3. GET /diff — one call, one verdict
GET /runs/{run_a}/diff/{run_b}
{
"metrics_delta": {
"latency_ms": {"a": 1847, "b": 820, "pct_change": -55.6},
"total_tokens": {"a": 453, "b": 87, "pct_change": -80.8},
"cost_usd": {"a": 0.0045, "b": 0.00087, "pct_change": -80.7}
},
"assertion_result": {
"expected_output": "concise",
"passed_in_a": false,
"passed_in_b": true,
"verdict": "improved"
}
}
Hypothesis confirmed. With numbers.
The Full Flow
[Agent running] → Pause → agent blocks at next LLM call
↓
[Edit messages in dashboard]
↓
Fork → new run diverges
↓
Resume → original continues
↓
[Two runs. GET /diff. Get verdict.]
No restarts. No re-running preceding steps.
Zero Infrastructure
Everything runs locally. SQLite at ~/.agent-lens/runs.db. No Docker. No cloud. No API keys needed to start exploring:
pip install agentlens-tracer
python examples/07_demo_mock.py # runs a full demo with no API key
Works with LangChain and LlamaIndex Too
from agent_lens.integrations.langchain import AgentLensCallbackHandler
from agent_lens.integrations.llamaindex import AgentLensLlamaIndexHandler
Pass as a callback — every LLM call is traced automatically.
Why This Matters
You're not debugging a function. You're debugging a probabilistic system. Every prompt change is a hypothesis test.

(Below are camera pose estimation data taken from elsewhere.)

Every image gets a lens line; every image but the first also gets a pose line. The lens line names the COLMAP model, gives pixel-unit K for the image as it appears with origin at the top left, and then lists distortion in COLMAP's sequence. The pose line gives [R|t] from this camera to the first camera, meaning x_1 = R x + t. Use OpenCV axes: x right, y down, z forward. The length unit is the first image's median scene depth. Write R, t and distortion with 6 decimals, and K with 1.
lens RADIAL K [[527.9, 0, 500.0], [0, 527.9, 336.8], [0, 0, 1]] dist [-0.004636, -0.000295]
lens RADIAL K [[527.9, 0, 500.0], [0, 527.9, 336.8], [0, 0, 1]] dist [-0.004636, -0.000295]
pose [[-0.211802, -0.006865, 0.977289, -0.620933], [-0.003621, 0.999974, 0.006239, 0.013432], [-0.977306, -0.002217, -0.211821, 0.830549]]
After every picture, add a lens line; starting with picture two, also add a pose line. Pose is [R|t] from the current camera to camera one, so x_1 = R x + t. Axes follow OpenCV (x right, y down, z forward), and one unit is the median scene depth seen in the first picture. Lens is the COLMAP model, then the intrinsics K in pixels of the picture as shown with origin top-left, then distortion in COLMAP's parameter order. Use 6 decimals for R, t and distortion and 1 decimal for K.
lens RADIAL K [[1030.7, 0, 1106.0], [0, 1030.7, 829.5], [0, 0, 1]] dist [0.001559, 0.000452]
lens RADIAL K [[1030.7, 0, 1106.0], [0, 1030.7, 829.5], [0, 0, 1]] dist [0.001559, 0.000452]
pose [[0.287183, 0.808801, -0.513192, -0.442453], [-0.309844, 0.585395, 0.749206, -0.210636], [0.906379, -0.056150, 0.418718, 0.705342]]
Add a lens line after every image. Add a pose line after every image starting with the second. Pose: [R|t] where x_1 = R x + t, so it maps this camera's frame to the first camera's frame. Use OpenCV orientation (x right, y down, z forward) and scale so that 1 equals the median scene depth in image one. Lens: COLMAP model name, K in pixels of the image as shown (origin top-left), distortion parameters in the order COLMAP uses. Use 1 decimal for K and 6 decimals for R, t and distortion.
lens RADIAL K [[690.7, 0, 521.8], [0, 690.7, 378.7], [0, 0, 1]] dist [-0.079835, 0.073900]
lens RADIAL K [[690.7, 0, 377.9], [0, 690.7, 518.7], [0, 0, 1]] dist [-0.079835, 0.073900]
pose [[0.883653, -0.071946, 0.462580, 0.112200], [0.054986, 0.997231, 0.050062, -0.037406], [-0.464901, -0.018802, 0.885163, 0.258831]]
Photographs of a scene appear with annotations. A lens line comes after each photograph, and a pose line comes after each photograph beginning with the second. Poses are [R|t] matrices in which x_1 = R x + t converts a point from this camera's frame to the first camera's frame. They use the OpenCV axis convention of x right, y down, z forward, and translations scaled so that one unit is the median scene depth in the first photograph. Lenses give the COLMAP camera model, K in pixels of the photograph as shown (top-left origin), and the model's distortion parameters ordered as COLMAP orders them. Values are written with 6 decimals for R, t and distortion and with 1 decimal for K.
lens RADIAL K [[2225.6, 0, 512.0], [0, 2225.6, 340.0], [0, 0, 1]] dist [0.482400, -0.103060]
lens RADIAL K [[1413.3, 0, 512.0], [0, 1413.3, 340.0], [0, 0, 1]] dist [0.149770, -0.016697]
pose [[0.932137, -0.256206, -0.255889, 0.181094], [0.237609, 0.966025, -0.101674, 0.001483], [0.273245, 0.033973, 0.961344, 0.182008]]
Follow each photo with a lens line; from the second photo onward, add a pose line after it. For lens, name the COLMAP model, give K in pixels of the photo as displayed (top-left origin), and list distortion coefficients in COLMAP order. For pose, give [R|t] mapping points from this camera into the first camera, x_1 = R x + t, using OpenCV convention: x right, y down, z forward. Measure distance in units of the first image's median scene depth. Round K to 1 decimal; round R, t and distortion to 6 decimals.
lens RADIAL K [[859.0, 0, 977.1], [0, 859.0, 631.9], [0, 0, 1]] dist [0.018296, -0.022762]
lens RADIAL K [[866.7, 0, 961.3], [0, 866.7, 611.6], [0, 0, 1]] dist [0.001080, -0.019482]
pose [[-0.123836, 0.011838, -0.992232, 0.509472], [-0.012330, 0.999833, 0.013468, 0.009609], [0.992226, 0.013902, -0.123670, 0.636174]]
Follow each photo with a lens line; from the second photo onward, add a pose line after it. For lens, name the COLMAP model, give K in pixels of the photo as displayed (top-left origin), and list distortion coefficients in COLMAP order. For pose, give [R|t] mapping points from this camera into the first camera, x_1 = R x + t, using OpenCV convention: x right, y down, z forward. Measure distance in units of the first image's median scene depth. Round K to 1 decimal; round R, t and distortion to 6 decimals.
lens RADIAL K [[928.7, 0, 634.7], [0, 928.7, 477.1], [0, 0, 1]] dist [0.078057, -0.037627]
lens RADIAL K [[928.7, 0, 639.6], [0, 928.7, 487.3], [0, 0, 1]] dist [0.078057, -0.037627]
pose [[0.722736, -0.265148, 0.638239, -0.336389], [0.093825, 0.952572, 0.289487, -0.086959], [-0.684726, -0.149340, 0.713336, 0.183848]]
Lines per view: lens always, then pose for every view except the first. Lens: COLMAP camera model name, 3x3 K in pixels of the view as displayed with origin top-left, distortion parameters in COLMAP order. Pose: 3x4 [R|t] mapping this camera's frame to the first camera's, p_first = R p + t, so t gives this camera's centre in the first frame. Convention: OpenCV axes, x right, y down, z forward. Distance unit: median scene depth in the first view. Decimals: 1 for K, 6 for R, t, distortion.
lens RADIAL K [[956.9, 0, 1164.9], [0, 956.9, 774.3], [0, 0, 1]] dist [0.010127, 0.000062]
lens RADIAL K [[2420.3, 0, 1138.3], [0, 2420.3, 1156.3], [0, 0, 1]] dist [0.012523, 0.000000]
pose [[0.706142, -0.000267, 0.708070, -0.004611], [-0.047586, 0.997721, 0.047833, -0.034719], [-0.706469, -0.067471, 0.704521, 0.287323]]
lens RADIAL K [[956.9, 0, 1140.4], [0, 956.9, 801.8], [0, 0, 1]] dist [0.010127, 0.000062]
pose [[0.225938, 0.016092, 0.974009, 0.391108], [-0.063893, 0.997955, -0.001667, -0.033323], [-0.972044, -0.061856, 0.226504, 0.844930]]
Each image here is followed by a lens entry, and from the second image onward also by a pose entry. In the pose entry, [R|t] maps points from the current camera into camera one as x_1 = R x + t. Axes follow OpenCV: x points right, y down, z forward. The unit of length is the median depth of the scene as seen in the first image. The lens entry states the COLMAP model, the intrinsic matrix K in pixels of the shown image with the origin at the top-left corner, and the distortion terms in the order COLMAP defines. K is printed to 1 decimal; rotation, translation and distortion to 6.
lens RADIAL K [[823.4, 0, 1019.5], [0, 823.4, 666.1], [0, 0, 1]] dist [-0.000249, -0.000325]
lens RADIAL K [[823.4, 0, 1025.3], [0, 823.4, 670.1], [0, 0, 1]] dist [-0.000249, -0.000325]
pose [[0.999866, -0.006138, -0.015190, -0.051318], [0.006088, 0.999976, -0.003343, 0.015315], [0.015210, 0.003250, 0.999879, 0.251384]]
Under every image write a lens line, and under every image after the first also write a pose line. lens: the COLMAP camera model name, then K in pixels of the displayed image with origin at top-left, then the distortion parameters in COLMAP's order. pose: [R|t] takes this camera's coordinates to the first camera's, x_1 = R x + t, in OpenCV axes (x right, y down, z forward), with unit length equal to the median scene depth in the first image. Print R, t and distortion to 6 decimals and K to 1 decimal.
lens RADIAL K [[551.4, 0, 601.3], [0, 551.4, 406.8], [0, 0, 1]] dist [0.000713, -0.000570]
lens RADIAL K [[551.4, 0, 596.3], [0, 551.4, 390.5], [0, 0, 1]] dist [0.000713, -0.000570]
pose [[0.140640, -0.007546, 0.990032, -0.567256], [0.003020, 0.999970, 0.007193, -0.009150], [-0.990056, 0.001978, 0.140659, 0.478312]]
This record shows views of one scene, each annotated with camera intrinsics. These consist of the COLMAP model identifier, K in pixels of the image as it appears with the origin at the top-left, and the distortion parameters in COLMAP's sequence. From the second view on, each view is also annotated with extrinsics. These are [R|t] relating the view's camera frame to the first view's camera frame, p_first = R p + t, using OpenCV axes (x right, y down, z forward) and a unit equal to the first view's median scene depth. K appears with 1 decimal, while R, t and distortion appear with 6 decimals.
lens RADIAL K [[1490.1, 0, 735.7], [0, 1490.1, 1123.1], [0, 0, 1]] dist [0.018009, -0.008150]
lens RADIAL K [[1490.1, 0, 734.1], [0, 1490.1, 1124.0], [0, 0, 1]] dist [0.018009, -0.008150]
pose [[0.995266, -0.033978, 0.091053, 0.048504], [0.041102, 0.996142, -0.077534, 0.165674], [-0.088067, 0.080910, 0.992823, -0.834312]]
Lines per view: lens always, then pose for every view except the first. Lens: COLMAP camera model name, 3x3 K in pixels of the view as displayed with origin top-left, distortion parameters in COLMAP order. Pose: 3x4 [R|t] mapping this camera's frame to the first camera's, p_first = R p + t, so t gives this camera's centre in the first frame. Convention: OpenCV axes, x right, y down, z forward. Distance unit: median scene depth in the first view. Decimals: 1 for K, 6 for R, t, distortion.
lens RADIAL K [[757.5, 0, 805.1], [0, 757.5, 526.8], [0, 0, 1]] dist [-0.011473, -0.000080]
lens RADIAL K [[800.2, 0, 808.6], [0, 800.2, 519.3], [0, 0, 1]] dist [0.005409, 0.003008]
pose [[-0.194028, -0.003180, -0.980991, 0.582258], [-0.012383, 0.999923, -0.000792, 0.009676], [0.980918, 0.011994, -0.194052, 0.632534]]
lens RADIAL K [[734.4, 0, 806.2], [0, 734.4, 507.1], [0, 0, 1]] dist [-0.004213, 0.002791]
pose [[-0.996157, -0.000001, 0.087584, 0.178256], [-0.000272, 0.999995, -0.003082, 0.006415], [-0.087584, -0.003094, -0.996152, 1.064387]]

Today you run that test by eyeballing outputs. agent-lens makes it structural, repeatable, and recorded.
Vibes-based prompt engineering is debugging without a debugger.
agent-lens is the debugger.
GitHub: https://github.com/RAJUSHANIGARAPU/agent-lens
Install: pip install agentlens-tracer
Would love to hear how you're currently debugging LLM agents — drop a comment below.
Top comments (1)
Observability tells you WHAT, debugging tells you WHY is the exact distinction the agent tooling space keeps blurring. A trace showing the agent called tool A then tool B is necessary but it answers the wrong question, the thing you actually need to know at 2am is why it chose B over the obviously-correct C, and that decision lived in the prompt and context state at that step, not in the call log. So the primitive that makes an agent debugger real, like you said, is replay plus step-state inspection: reconstruct the exact context the model saw at step N, the full prompt, the retrieved chunks, the prior tool outputs, because the decision is a function of that input and you can't reason about it from the output alone. That's genuinely harder than a normal debugger, where you inspect variables; here the variable is the entire context window that produced a probabilistic choice. Two things that make replay trustworthy: pinning the nondeterminism (seed, temperature, model version) so the replay doesn't diverge from the original run, and capturing inputs at each step rather than trying to reconstruct them after. See-the-context-the-model-saw, not just the action it took is the whole game. That reconstruct-the-decision-inputs instinct is core to how I think about agent debugging in Moonshift. For replay, are you snapshotting the full per-step context, or re-deriving it, and how are you handling model nondeterminism so the replay matches?